Exercise aim: Within the data that follows, set down exactly the lines from the one containing "41. 14-1417" through the one containing "County of El", both ends included.

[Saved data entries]
::::::::::

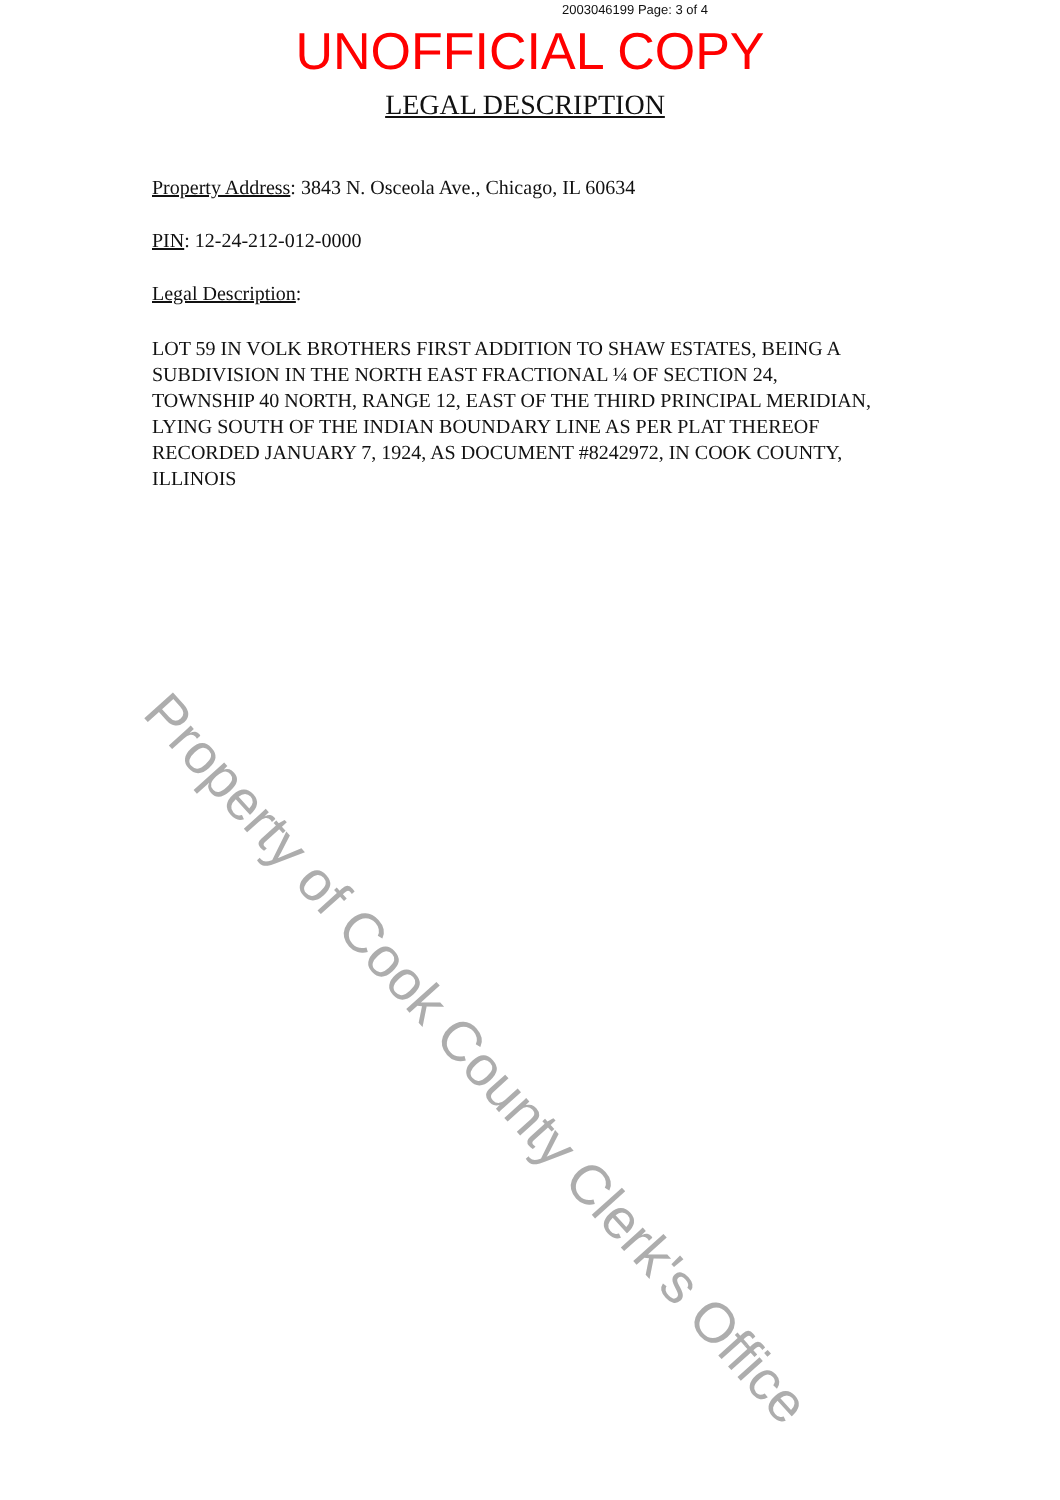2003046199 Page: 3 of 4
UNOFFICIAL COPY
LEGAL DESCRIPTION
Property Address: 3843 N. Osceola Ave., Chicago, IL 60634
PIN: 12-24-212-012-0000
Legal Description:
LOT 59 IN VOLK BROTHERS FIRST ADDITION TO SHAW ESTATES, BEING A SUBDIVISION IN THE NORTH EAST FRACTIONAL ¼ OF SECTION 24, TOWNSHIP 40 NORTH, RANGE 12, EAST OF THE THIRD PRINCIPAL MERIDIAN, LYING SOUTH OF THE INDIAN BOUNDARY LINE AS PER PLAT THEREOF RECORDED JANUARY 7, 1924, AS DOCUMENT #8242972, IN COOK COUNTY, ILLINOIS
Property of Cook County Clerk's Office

::::::::::

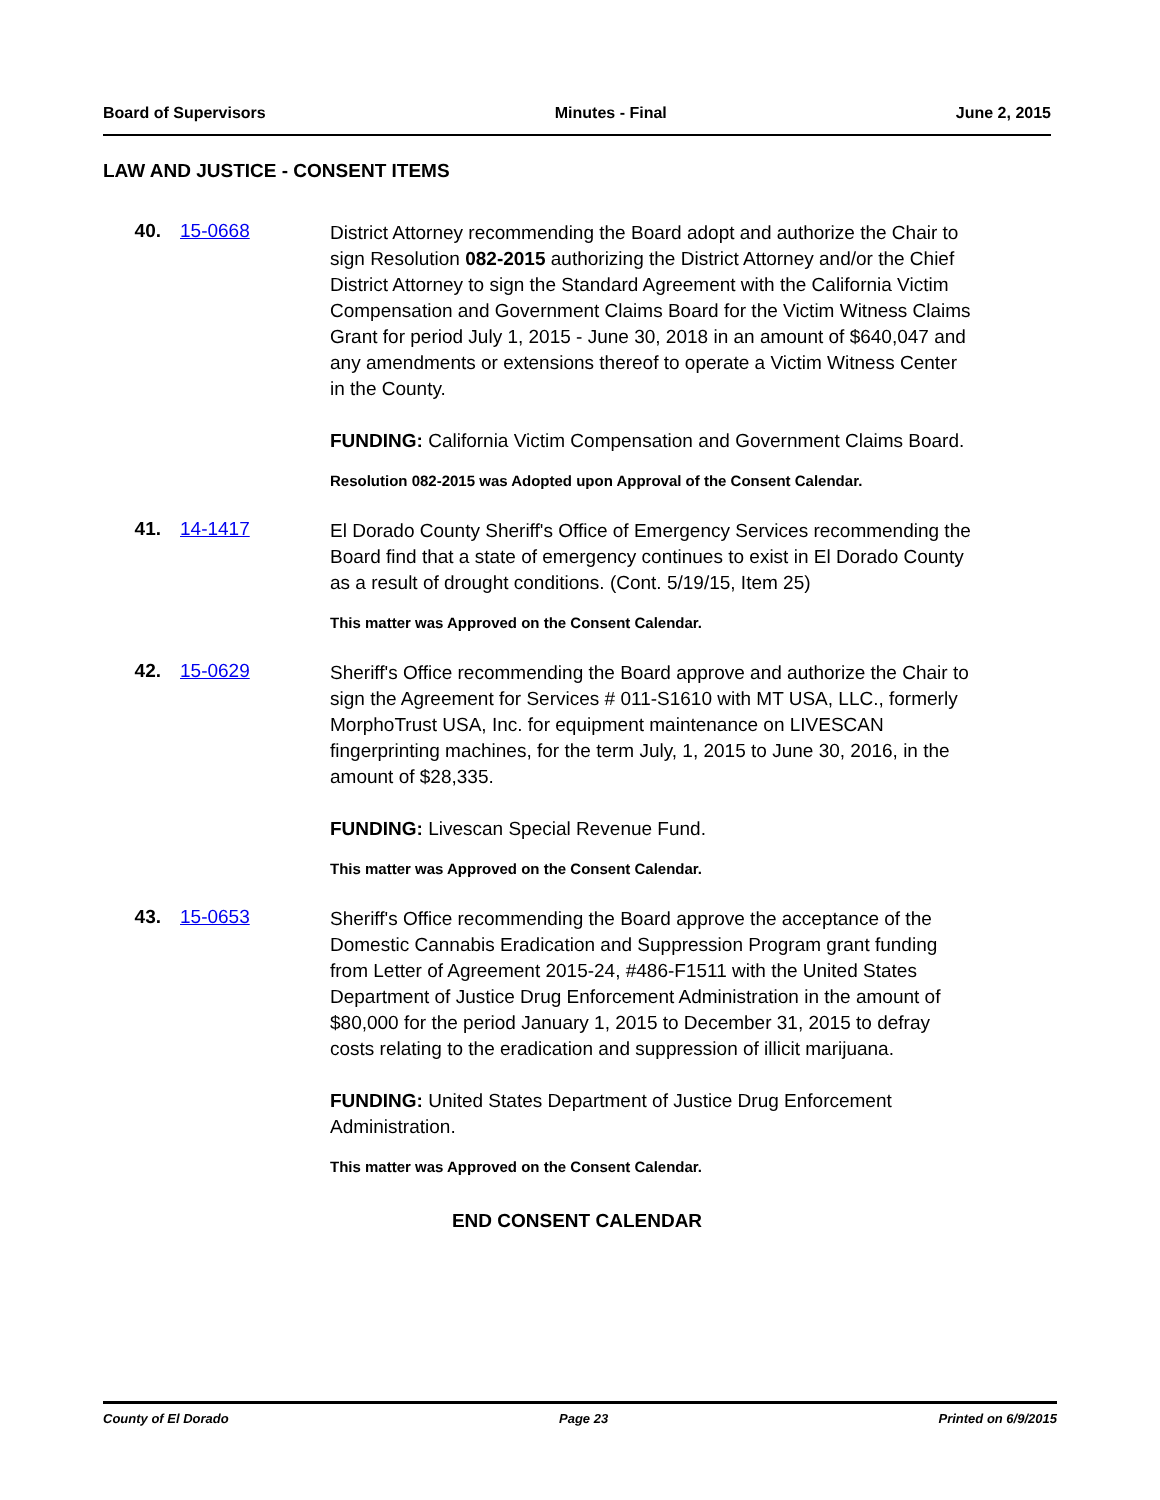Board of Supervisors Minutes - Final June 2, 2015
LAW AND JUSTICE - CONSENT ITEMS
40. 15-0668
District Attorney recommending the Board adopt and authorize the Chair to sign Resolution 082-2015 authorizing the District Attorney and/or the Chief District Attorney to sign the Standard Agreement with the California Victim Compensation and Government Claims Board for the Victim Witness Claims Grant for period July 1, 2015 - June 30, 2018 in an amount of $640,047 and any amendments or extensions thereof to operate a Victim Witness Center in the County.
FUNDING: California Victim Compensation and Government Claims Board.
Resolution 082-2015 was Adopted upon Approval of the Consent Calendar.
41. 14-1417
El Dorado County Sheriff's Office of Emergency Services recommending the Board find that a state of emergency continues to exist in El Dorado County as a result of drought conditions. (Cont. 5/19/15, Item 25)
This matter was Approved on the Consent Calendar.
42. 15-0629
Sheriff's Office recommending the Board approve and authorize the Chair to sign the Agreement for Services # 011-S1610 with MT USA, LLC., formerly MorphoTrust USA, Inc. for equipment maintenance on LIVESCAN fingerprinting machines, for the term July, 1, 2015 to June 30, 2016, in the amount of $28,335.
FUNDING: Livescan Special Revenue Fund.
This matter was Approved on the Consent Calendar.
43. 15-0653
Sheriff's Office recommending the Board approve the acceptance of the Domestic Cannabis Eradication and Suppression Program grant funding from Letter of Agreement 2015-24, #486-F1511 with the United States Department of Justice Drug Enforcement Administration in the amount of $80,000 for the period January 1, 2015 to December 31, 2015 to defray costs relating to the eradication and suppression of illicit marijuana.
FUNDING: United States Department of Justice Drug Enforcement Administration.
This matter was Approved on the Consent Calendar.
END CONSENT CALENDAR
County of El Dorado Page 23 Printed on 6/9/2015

::::::::::

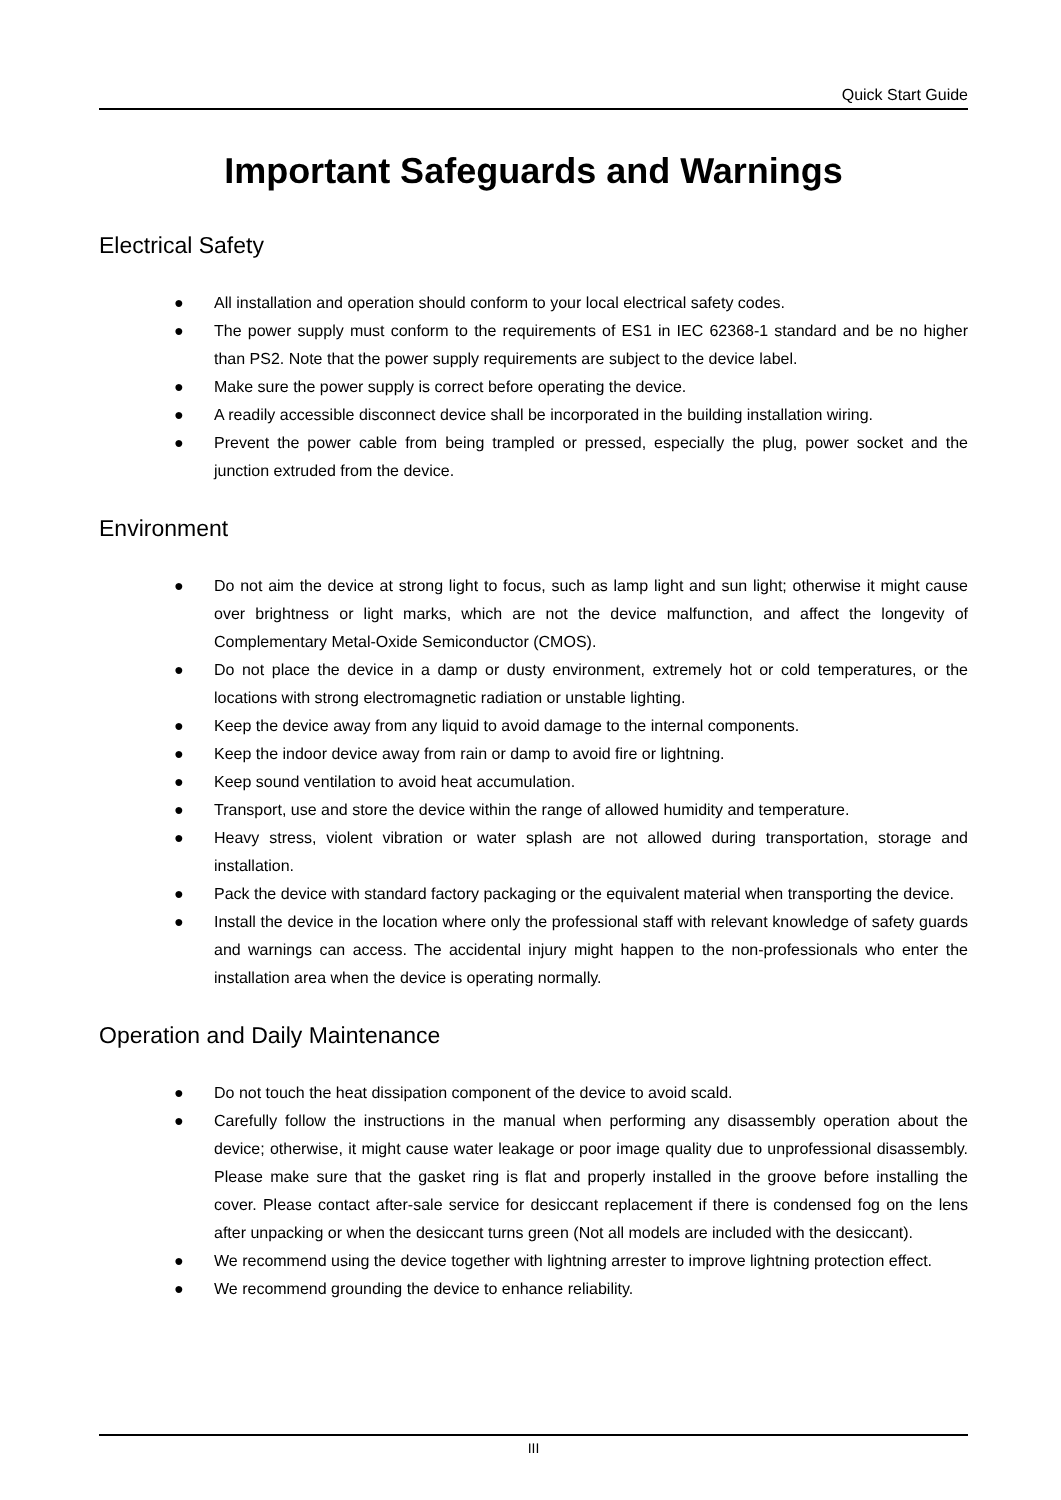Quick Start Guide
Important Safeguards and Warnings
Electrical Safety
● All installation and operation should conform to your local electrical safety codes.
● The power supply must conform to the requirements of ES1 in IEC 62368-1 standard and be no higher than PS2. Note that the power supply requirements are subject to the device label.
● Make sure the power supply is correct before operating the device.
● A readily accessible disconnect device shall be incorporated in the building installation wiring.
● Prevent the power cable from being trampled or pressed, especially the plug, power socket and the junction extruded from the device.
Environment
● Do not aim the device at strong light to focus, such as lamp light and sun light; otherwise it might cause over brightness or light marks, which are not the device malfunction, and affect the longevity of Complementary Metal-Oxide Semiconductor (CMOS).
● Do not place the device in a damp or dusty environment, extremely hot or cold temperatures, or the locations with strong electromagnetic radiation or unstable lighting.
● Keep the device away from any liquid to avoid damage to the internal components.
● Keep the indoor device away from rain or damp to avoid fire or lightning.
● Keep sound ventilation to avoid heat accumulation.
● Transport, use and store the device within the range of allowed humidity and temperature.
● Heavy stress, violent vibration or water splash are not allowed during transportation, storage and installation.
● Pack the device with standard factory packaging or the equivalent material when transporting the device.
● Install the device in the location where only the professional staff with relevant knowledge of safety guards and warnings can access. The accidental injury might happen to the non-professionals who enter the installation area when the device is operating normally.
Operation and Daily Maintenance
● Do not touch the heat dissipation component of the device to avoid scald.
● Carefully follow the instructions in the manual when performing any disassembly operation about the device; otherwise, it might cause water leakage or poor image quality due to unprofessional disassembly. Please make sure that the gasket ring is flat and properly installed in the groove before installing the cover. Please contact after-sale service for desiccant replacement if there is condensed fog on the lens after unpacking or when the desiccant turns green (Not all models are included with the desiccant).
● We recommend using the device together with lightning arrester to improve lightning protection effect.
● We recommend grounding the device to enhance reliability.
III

::::::::::

Result for this task:
41. 14-1417
El Dorado County Sheriff's Office of Emergency Services recommending the Board find that a state of emergency continues to exist in El Dorado County as a result of drought conditions. (Cont. 5/19/15, Item 25)
This matter was Approved on the Consent Calendar.
42. 15-0629
Sheriff's Office recommending the Board approve and authorize the Chair to sign the Agreement for Services # 011-S1610 with MT USA, LLC., formerly MorphoTrust USA, Inc. for equipment maintenance on LIVESCAN fingerprinting machines, for the term July, 1, 2015 to June 30, 2016, in the amount of $28,335.
FUNDING: Livescan Special Revenue Fund.
This matter was Approved on the Consent Calendar.
43. 15-0653
Sheriff's Office recommending the Board approve the acceptance of the Domestic Cannabis Eradication and Suppression Program grant funding from Letter of Agreement 2015-24, #486-F1511 with the United States Department of Justice Drug Enforcement Administration in the amount of $80,000 for the period January 1, 2015 to December 31, 2015 to defray costs relating to the eradication and suppression of illicit marijuana.
FUNDING: United States Department of Justice Drug Enforcement Administration.
This matter was Approved on the Consent Calendar.
END CONSENT CALENDAR
County of El Dorado Page 23 Printed on 6/9/2015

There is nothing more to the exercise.